Eric apretó sus puños y gruño enojado. Parecía que iba a matarlo con solo la mirada.

—¡¿Qué mierda dijiste, maricón de mierda?!

—Cálmate, Eric. No te dejes provocar por ratas de biblioteca. —intervine aun riéndome por lo bajo.

—Al menos yo no busco peleas innecesarias y hablo como loro parlanchín. —me respondió Ángel y pude sentir como mi sangre hervía de enojo.

—¿Qué fue lo que dijiste, nerd?

—Uh, lo siento, ¿olvide mencionar que también eres sordo e imbécil? —me respondió en un tono irónico. Afile mi mirada y lo amenace con ella, pero parece que ni siquiera se inmutó. Parecía que no me tenía miedo, lo que me hizo enojar más.

—Al menos tengo amigos con los cuales hablar. —pude ver como arrugo su nariz, enojado.

—¿Podrías callarte, aunque sea? Desconcentras. —me respondió rodeando sus ojos.

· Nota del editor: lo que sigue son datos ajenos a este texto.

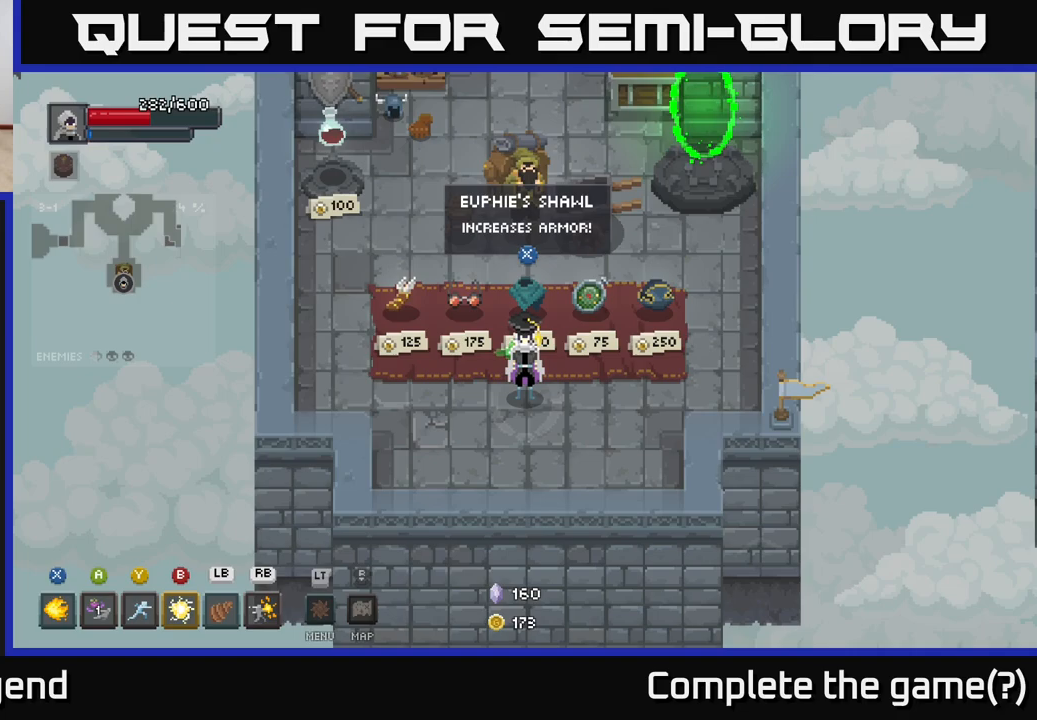
{"buttons": [], "left_stick": "center", "right_stick": "center", "events": [[150, "left_stick", "right"], [367, "left_stick", "center"]]}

—¿Y si no lo hago qué? —le respondí entre risas con una mirada desafiante —¿Qué harás, nerd? ¿Iras a lamerle las botas al profesor o al director?

Ángel no respondió, noté que apretó su bolígrafo azul que llevaba en su mano. Se giró sobre su silla, creí que había ganado y el nerd emose había rendido, sin embargo, revolvió algo en su mochila que no llegué a ver que era, pero lo escondió sobre su bolsillo. Se levantó de su pupitre y caminó rápidamente hacia al fondo del aula, hacia mí, y de un saltito se sentó sobre la madera de mi pupitre, mirándome.

—¿Qué demonios haces?

No me respondió, escuché como arrancaba cinta debajo del bolsillo delantero de su sudadera con capucha morada, inclinó su cuerpo hacia adelante, sus manos tomaron la forma ahuecada de mis mejillas, agarrándolas con suavidad.

El malnacido hijo de puta pegó un trozo de cinta gris en mi boca.

—Calladito te vez mucho más bonito. —habló en un susurro irónico, que apuesto que no fui el único que lo escuchó, sus ojos grises me miraron fijamente.

Revolvió mi cabello a su antojo antes de saltar de mi pupitre y caminar hacia el suyo. Costo menos de 5 segundos que toda la puta clase entera se riera de lo que paso, incluyendo mis amigos. Fue jodidamente humillante.

—¡Oh, carajo, que putos huevos! —escuche decir a Dylan.

—¿Qué mierda? ¡Ese puto nerd calló a Simón! ¡Le calló la boca al chico malo de la escuela! —escuché decir a Eric. Los demás se reían, la clase entera se reía a carcajadas. Pude sentir mis mejillas arder de vergüenza y mi sangre arder sobre las venas de mi mano del enojo.

Yo tenía mi vista fija en Ángel, que comenzó a recibir un regaño por parte del profesor. Sentía que mi sangre hervía y los músculos de mi cuello se tensaban, mientras apretaba mis puños, con esa cinta gris pegada a mis labios, impidiendo que algún sonido escape y, si lo hacía, sonaba ahogado como bajo el agua. Quería golpearlo, destrozarle esa cara que tiene, pero sabía que era demasiado fácil, es un enano debilucho, me tomaría solo segundos romperle la nariz.

Pero tenía en mente otra cosa, haría que ese enano de mierda, ese nerd de ojos grises pague por tal humillación. Lo humillaré peor y veamos quien se ríe ultimo.